Зеленцой подернулся воздух, я почуял оранжерейное тепло, аромат тропиков, какие-то полупрозрачные кущи экзотические обрамляли наше «замри!». У меня сердце сжалось от неуместного приступа тоски. Тоска, предчувствия, разлука.
— Как ты побледнел! — сказала она. — Что ты так смотришь на меня? Что с тобой? Словно привидение увидел. Задуй свечу.
Я задул свечу. Галлюцинация моя ботаническая исчезла, погасла.
— Что ты видел?
— Так детская книжка называлась: «Что я видел». Про Почемучку. Я видел, судя по всему, Зимний сад.
— В старом саде, в самом заде, — жалостливо запела Настасья, — вся трава примятая, то не солнце виновато, то не дождик виноват, а любовь проклятая.

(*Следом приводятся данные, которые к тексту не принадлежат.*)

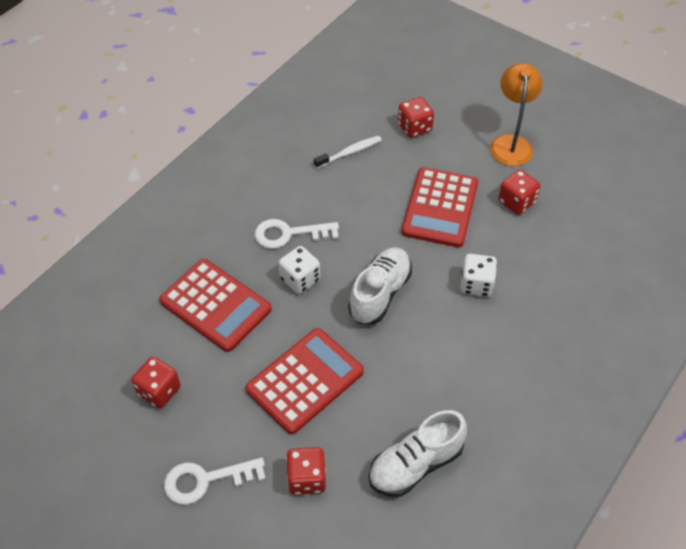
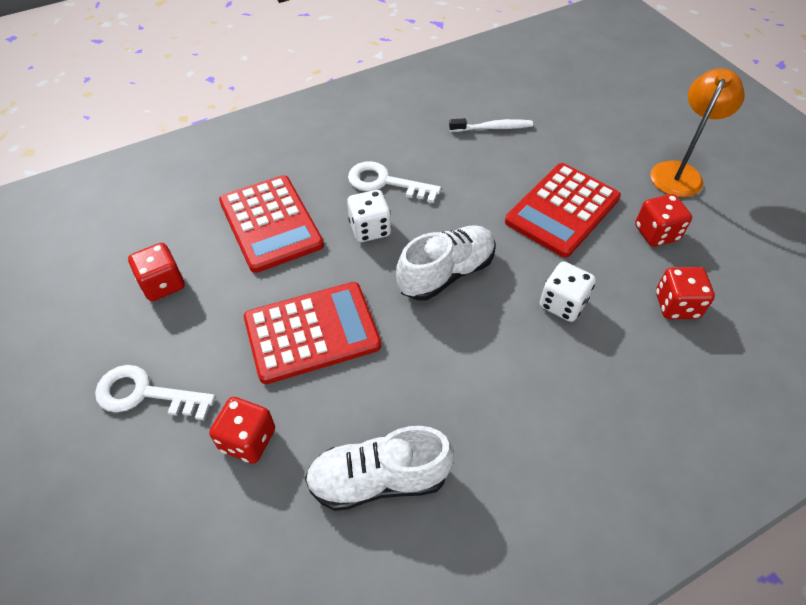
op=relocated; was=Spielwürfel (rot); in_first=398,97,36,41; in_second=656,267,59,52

Она отправилась на кухню, должно быть, за сыром, по ночам она таскала из холодильника кусочки сыра; по дороге мы обнялись, затянулось наше объятие, бедра ее были горячи, грудь и плечи ледяные. Самым неуместным образом она расплакалась, я ее утешал.
КОЛОМЕНСКИЙ КОТ
— Когда я была маленькая, мой двоюродный дядя по отцовской линии жил в Коломне. Не помню, где именно; где-то на набережной, не знаю даже, на набережной чего. Дом двоюродного дяди (или деда) — я приходилась ему внучатой племянницей — казался небольшим, как большинство коломенских домов. Двор дома занимали поленницы, аккуратно сложенные дровяные лабиринты, зиккураты, равелины, макеты катакомб, имитирующие раскопки древних городов; дети играли в кубистических бастионах, в их геометрическом саду.
Мне нравились геометрические сады поленьев, березовых светлых, сосновых золотых, не ценившихся осиновых, а также распиленных на дрова заборов и пропитанных смолою прекрасно горевших железнодорожных шпал.
Дровами топили печи в доме, круглые голландки, чьи рифленые колонны умудрялись нагревать комнаты так, как никакое центральное отопление не сумеет. Живой огонь согревал душу, веселил сердце. В дядюшкиной квартире, в большой комнате, служившей гостиной, столовой, библиотекой и кабинетом, еще и камин горел, камелек, пылали угли за каминной решеткой; а перед нетопленым камином стаивала порой ширма темно-зеленого шелка с золотистыми листьями, цветами, павлинами и петухами (или фазанами?), с двумя деревянными опорами, наверху шарики красного дерева, внизу зверино-птичьи лапы. Смотреть в пылающий камин можно было часами, ничего лучше этого камина я в жизни не видела и прекрасно понимаю смысл выражения «Тепло родного очага», — для меня он был то же, что для тебя твоя валдайская лежанка с овчинным тулупом да ситцевой подушкою в зимние сумерки особо холодных зим, разрисованных наглухо морозными узорами окна. Петербургские зимы тогда были еще всякий раз особо холодными.
Дядюшка носил меня на закукорках, я доставала рукой матовую лампу на цепях, могла опустить ее или поднять. Я входила в роль всадницы, командовала, не желала слезать, дядюшка говорил: «Мадмуазель Баттерфляй, шагом марш на паркет, а то посажу на печку, отец без вас уедет, а вы будете у меня на печке жить».
Но самым сильным впечатлением от дядюшкиного дома являлись не поленницы, не любимец-камин с душкой-голландкою, не закукорки; им был, несомненно, Жоржик.